• _Directions_
Find the line with "440 544 1791" in the records below. Copy it and every line after it, up to and including the line with "435 824 1940".
┌──
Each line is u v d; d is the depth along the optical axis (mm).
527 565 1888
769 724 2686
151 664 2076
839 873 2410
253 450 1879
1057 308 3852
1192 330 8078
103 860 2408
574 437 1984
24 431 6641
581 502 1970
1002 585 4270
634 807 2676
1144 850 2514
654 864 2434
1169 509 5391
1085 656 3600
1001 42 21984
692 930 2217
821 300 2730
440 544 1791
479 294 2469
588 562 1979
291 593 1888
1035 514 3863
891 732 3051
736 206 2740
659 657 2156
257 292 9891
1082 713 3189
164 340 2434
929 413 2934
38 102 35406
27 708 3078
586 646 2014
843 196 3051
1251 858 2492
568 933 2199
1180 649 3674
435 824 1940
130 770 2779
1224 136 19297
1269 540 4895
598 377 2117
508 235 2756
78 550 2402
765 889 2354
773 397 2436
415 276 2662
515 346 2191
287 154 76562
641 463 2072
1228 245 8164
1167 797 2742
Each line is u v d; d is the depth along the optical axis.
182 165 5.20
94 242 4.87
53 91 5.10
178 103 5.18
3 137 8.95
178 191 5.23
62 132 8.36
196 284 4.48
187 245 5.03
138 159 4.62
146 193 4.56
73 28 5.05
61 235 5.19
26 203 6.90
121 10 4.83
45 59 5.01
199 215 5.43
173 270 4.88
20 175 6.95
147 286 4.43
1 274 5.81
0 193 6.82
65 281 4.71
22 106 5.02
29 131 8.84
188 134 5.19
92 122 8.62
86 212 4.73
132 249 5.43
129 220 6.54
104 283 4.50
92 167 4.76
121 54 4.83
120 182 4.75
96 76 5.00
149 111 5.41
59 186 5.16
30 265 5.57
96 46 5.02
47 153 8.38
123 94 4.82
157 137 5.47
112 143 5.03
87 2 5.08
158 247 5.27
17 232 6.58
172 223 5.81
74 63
└──
• _Answer to this problem_
440 544 1791
479 294 2469
588 562 1979
291 593 1888
1035 514 3863
891 732 3051
736 206 2740
659 657 2156
257 292 9891
1082 713 3189
164 340 2434
929 413 2934
38 102 35406
27 708 3078
586 646 2014
843 196 3051
1251 858 2492
568 933 2199
1180 649 3674
435 824 1940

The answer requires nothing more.